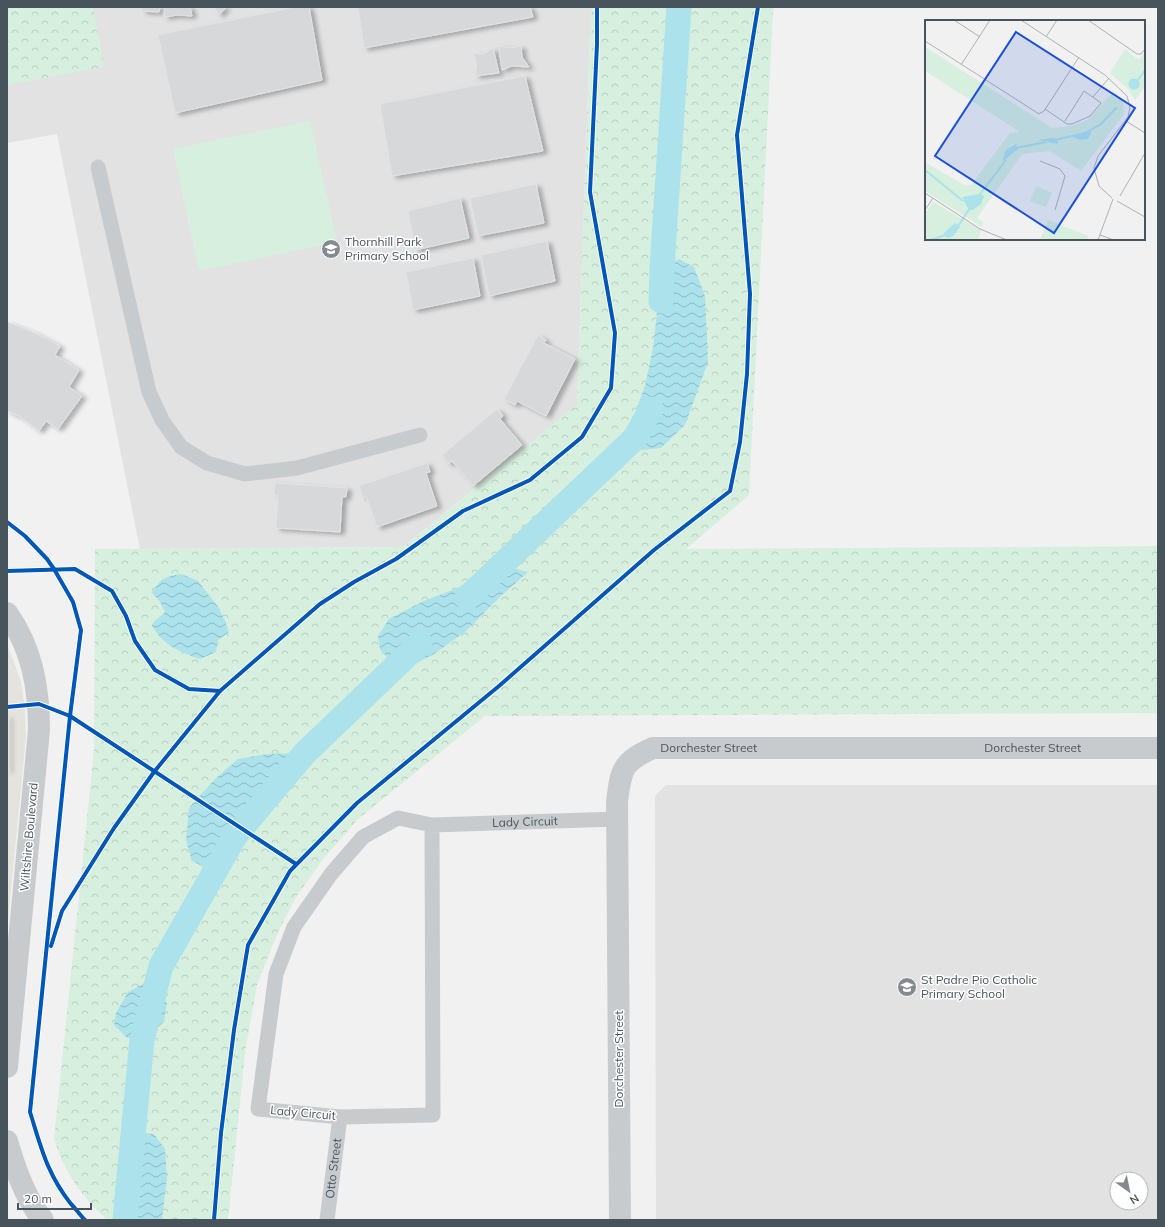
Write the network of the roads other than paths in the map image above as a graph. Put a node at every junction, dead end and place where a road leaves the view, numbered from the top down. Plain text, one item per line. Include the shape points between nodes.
1 (98, 167) dead end
2 (420, 435) dead end
3 (7, 613) edge
4 (1158, 748) edge
5 (618, 820) junction
6 (432, 825) junction
7 (7, 1067) edge
8 (340, 1117) junction
9 (7, 1141) edge
10 (43, 1220) edge
11 (327, 1220) edge
12 (620, 1220) edge

1 - 2 lane via 149,392 162,420 181,447 207,463 245,474 297,468
3 - 7 street, Wiltshire Boulevard via 30,659 39,704 39,730
4 - 5 street, Dorchester Street via 653,748 638,755 626,765 620,779
5 - 6 lane, Lady Circuit
5 - 12 street, Dorchester Street
6 - 8 lane, Lady Circuit via 433,1115
6 - 8 lane, Lady Circuit via 398,818 363,837 331,874 294,927 276,974 258,1109
8 - 11 lane, Otto Street
9 - 10 street via 16,1172

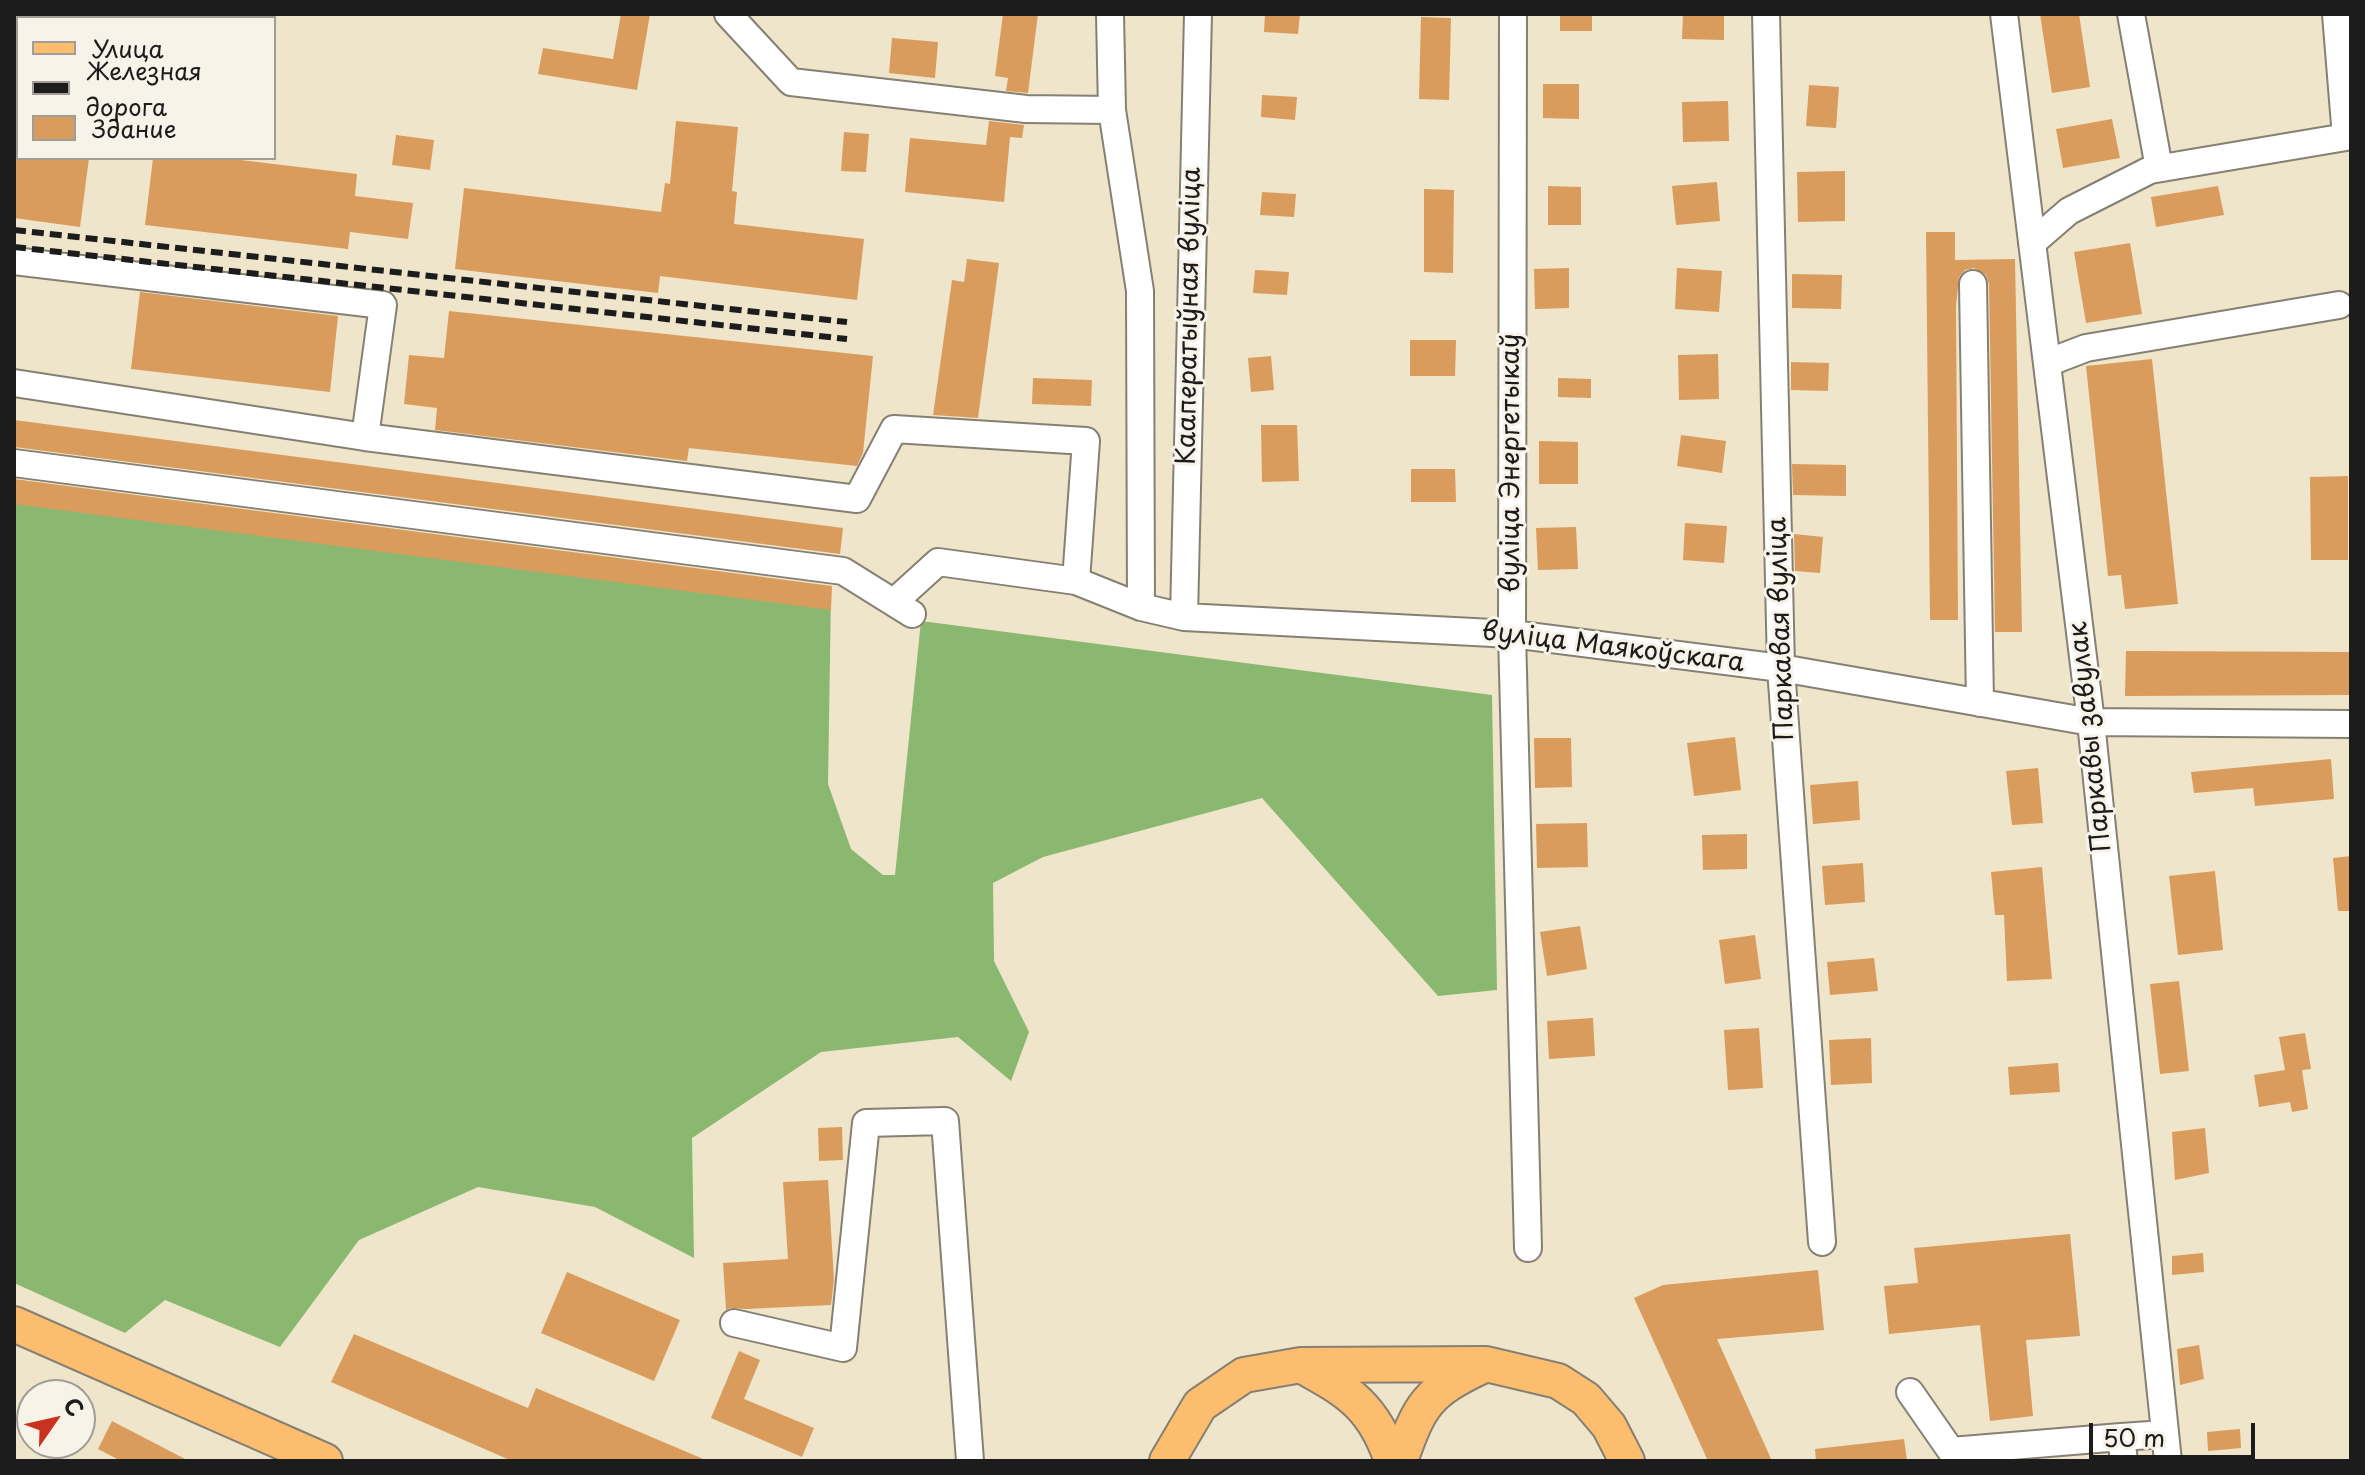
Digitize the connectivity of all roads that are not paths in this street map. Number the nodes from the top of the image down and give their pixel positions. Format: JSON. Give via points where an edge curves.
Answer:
{"nodes":[{"id":1,"x":728,"y":14,"type":"edge"},
{"id":2,"x":1110,"y":14,"type":"edge"},
{"id":3,"x":1198,"y":14,"type":"edge"},
{"id":4,"x":1513,"y":14,"type":"edge"},
{"id":5,"x":1766,"y":14,"type":"edge"},
{"id":6,"x":2004,"y":14,"type":"edge"},
{"id":7,"x":2131,"y":14,"type":"edge"},
{"id":8,"x":2336,"y":14,"type":"edge"},
{"id":9,"x":1112,"y":110,"type":"junction"},
{"id":10,"x":2159,"y":168,"type":"junction"},
{"id":11,"x":2032,"y":243,"type":"junction"},
{"id":12,"x":14,"y":261,"type":"edge"},
{"id":13,"x":1973,"y":284,"type":"dead end"},
{"id":14,"x":2339,"y":305,"type":"dead end"},
{"id":15,"x":2047,"y":363,"type":"junction"},
{"id":16,"x":14,"y":383,"type":"edge"},
{"id":17,"x":365,"y":437,"type":"junction"},
{"id":18,"x":14,"y":463,"type":"edge"},
{"id":19,"x":1076,"y":581,"type":"junction"},
{"id":20,"x":1141,"y":607,"type":"junction"},
{"id":21,"x":1184,"y":617,"type":"junction"},
{"id":22,"x":1512,"y":634,"type":"junction"},
{"id":23,"x":1781,"y":668,"type":"junction"},
{"id":24,"x":1980,"y":703,"type":"junction"},
{"id":25,"x":2091,"y":722,"type":"junction"},
{"id":26,"x":2351,"y":724,"type":"edge"},
{"id":27,"x":1822,"y":1242,"type":"dead end"},
{"id":28,"x":1528,"y":1248,"type":"dead end"},
{"id":29,"x":734,"y":1323,"type":"dead end"},
{"id":30,"x":14,"y":1324,"type":"edge"},
{"id":31,"x":1486,"y":1364,"type":"junction"},
{"id":32,"x":1301,"y":1365,"type":"junction"},
{"id":33,"x":1910,"y":1392,"type":"dead end"},
{"id":34,"x":2165,"y":1434,"type":"junction"},
{"id":35,"x":2123,"y":1449,"type":"edge"},
{"id":36,"x":325,"y":1461,"type":"edge"},
{"id":37,"x":970,"y":1461,"type":"edge"},
{"id":38,"x":1167,"y":1461,"type":"edge"},
{"id":39,"x":1392,"y":1461,"type":"edge"},
{"id":40,"x":1400,"y":1461,"type":"edge"},
{"id":41,"x":1627,"y":1461,"type":"edge"},
{"id":42,"x":2168,"y":1461,"type":"edge"}],
"edges":[{"from":1,"to":9,"type":"street","via":[[791,82],[1026,109]]},
{"from":2,"to":9,"type":"street"},
{"from":3,"to":21,"type":"street","name":"Кааператыўная вуліца"},
{"from":4,"to":22,"type":"street","name":"вуліца Энергетыкаў"},
{"from":5,"to":23,"type":"street","name":"Паркавая вуліца"},
{"from":6,"to":11,"type":"street","name":"Паркавы завулак"},
{"from":7,"to":10,"type":"street"},
{"from":8,"to":10,"type":"street","via":[[2346,137]]},
{"from":9,"to":20,"type":"street","via":[[1140,291]]},
{"from":10,"to":11,"type":"street","via":[[2069,211]]},
{"from":11,"to":15,"type":"street","name":"Паркавы завулак"},
{"from":12,"to":17,"type":"street","via":[[383,305]]},
{"from":13,"to":24,"type":"street"},
{"from":14,"to":15,"type":"street","via":[[2086,348]]},
{"from":15,"to":25,"type":"street","name":"Паркавы завулак"},
{"from":16,"to":17,"type":"street"},
{"from":17,"to":19,"type":"street","via":[[857,499],[894,429],[1086,441]]},
{"from":18,"to":19,"type":"street","name":"вуліца Маякоўскага","via":[[843,571],[903,608],[938,562]]},
{"from":19,"to":20,"type":"street","name":"вуліца Маякоўскага"},
{"from":20,"to":21,"type":"street","name":"вуліца Маякоўскага"},
{"from":21,"to":22,"type":"street","name":"вуліца Маякоўскага"},
{"from":22,"to":23,"type":"street","name":"вуліца Маякоўскага"},
{"from":22,"to":28,"type":"street","name":"вуліца Энергетыкаў"},
{"from":23,"to":24,"type":"street","name":"вуліца Маякоўскага"},
{"from":23,"to":27,"type":"street","name":"Паркавая вуліца"},
{"from":24,"to":25,"type":"street","name":"вуліца Маякоўскага"},
{"from":25,"to":26,"type":"street","name":"вуліца Маякоўскага"},
{"from":25,"to":34,"type":"street","name":"Паркавы завулак"},
{"from":29,"to":37,"type":"street","via":[[843,1348],[866,1123],[945,1121]]},
{"from":30,"to":36,"type":"main road"},
{"from":31,"to":32,"type":"main road"},
{"from":31,"to":40,"type":"main road","via":[[1448,1382],[1426,1402]]},
{"from":31,"to":41,"type":"main road","via":[[1558,1381],[1586,1399],[1609,1426]]},
{"from":32,"to":38,"type":"main road","via":[[1244,1375],[1200,1405]]},
{"from":32,"to":39,"type":"main road","via":[[1338,1385],[1365,1408],[1382,1432]]},
{"from":33,"to":35,"type":"street","via":[[1951,1451]]},
{"from":34,"to":35,"type":"street"},
{"from":34,"to":42,"type":"street","name":"Паркавы завулак"}]}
---+---
### Exercise goal
Apart from the images, retype the full material exactly as written.

### Solution to this problem
Write the network of the roads other than paths in the map image above as a graph. Put a node at every junction, dead end and place where a road leaves the view, numbered from the top down. Plain text, one item per line. Include the shape points between nodes.
1 (98, 167) dead end
2 (420, 435) dead end
3 (7, 613) edge
4 (1158, 748) edge
5 (618, 820) junction
6 (432, 825) junction
7 (7, 1067) edge
8 (340, 1117) junction
9 (7, 1141) edge
10 (43, 1220) edge
11 (327, 1220) edge
12 (620, 1220) edge

1 - 2 lane via 149,392 162,420 181,447 207,463 245,474 297,468
3 - 7 street, Wiltshire Boulevard via 30,659 39,704 39,730
4 - 5 street, Dorchester Street via 653,748 638,755 626,765 620,779
5 - 6 lane, Lady Circuit
5 - 12 street, Dorchester Street
6 - 8 lane, Lady Circuit via 433,1115
6 - 8 lane, Lady Circuit via 398,818 363,837 331,874 294,927 276,974 258,1109
8 - 11 lane, Otto Street
9 - 10 street via 16,1172

Digitize the connectivity of all roads that are not paths in this street map. Number the nodes from the top of the image down and give their pixel positions. Format: JSON. Give via points where an edge curves.
Answer:
{"nodes":[{"id":1,"x":728,"y":14,"type":"edge"},
{"id":2,"x":1110,"y":14,"type":"edge"},
{"id":3,"x":1198,"y":14,"type":"edge"},
{"id":4,"x":1513,"y":14,"type":"edge"},
{"id":5,"x":1766,"y":14,"type":"edge"},
{"id":6,"x":2004,"y":14,"type":"edge"},
{"id":7,"x":2131,"y":14,"type":"edge"},
{"id":8,"x":2336,"y":14,"type":"edge"},
{"id":9,"x":1112,"y":110,"type":"junction"},
{"id":10,"x":2159,"y":168,"type":"junction"},
{"id":11,"x":2032,"y":243,"type":"junction"},
{"id":12,"x":14,"y":261,"type":"edge"},
{"id":13,"x":1973,"y":284,"type":"dead end"},
{"id":14,"x":2339,"y":305,"type":"dead end"},
{"id":15,"x":2047,"y":363,"type":"junction"},
{"id":16,"x":14,"y":383,"type":"edge"},
{"id":17,"x":365,"y":437,"type":"junction"},
{"id":18,"x":14,"y":463,"type":"edge"},
{"id":19,"x":1076,"y":581,"type":"junction"},
{"id":20,"x":1141,"y":607,"type":"junction"},
{"id":21,"x":1184,"y":617,"type":"junction"},
{"id":22,"x":1512,"y":634,"type":"junction"},
{"id":23,"x":1781,"y":668,"type":"junction"},
{"id":24,"x":1980,"y":703,"type":"junction"},
{"id":25,"x":2091,"y":722,"type":"junction"},
{"id":26,"x":2351,"y":724,"type":"edge"},
{"id":27,"x":1822,"y":1242,"type":"dead end"},
{"id":28,"x":1528,"y":1248,"type":"dead end"},
{"id":29,"x":734,"y":1323,"type":"dead end"},
{"id":30,"x":14,"y":1324,"type":"edge"},
{"id":31,"x":1486,"y":1364,"type":"junction"},
{"id":32,"x":1301,"y":1365,"type":"junction"},
{"id":33,"x":1910,"y":1392,"type":"dead end"},
{"id":34,"x":2165,"y":1434,"type":"junction"},
{"id":35,"x":2123,"y":1449,"type":"edge"},
{"id":36,"x":325,"y":1461,"type":"edge"},
{"id":37,"x":970,"y":1461,"type":"edge"},
{"id":38,"x":1167,"y":1461,"type":"edge"},
{"id":39,"x":1392,"y":1461,"type":"edge"},
{"id":40,"x":1400,"y":1461,"type":"edge"},
{"id":41,"x":1627,"y":1461,"type":"edge"},
{"id":42,"x":2168,"y":1461,"type":"edge"}],
"edges":[{"from":1,"to":9,"type":"street","via":[[791,82],[1026,109]]},
{"from":2,"to":9,"type":"street"},
{"from":3,"to":21,"type":"street","name":"Кааператыўная вуліца"},
{"from":4,"to":22,"type":"street","name":"вуліца Энергетыкаў"},
{"from":5,"to":23,"type":"street","name":"Паркавая вуліца"},
{"from":6,"to":11,"type":"street","name":"Паркавы завулак"},
{"from":7,"to":10,"type":"street"},
{"from":8,"to":10,"type":"street","via":[[2346,137]]},
{"from":9,"to":20,"type":"street","via":[[1140,291]]},
{"from":10,"to":11,"type":"street","via":[[2069,211]]},
{"from":11,"to":15,"type":"street","name":"Паркавы завулак"},
{"from":12,"to":17,"type":"street","via":[[383,305]]},
{"from":13,"to":24,"type":"street"},
{"from":14,"to":15,"type":"street","via":[[2086,348]]},
{"from":15,"to":25,"type":"street","name":"Паркавы завулак"},
{"from":16,"to":17,"type":"street"},
{"from":17,"to":19,"type":"street","via":[[857,499],[894,429],[1086,441]]},
{"from":18,"to":19,"type":"street","name":"вуліца Маякоўскага","via":[[843,571],[903,608],[938,562]]},
{"from":19,"to":20,"type":"street","name":"вуліца Маякоўскага"},
{"from":20,"to":21,"type":"street","name":"вуліца Маякоўскага"},
{"from":21,"to":22,"type":"street","name":"вуліца Маякоўскага"},
{"from":22,"to":23,"type":"street","name":"вуліца Маякоўскага"},
{"from":22,"to":28,"type":"street","name":"вуліца Энергетыкаў"},
{"from":23,"to":24,"type":"street","name":"вуліца Маякоўскага"},
{"from":23,"to":27,"type":"street","name":"Паркавая вуліца"},
{"from":24,"to":25,"type":"street","name":"вуліца Маякоўскага"},
{"from":25,"to":26,"type":"street","name":"вуліца Маякоўскага"},
{"from":25,"to":34,"type":"street","name":"Паркавы завулак"},
{"from":29,"to":37,"type":"street","via":[[843,1348],[866,1123],[945,1121]]},
{"from":30,"to":36,"type":"main road"},
{"from":31,"to":32,"type":"main road"},
{"from":31,"to":40,"type":"main road","via":[[1448,1382],[1426,1402]]},
{"from":31,"to":41,"type":"main road","via":[[1558,1381],[1586,1399],[1609,1426]]},
{"from":32,"to":38,"type":"main road","via":[[1244,1375],[1200,1405]]},
{"from":32,"to":39,"type":"main road","via":[[1338,1385],[1365,1408],[1382,1432]]},
{"from":33,"to":35,"type":"street","via":[[1951,1451]]},
{"from":34,"to":35,"type":"street"},
{"from":34,"to":42,"type":"street","name":"Паркавы завулак"}]}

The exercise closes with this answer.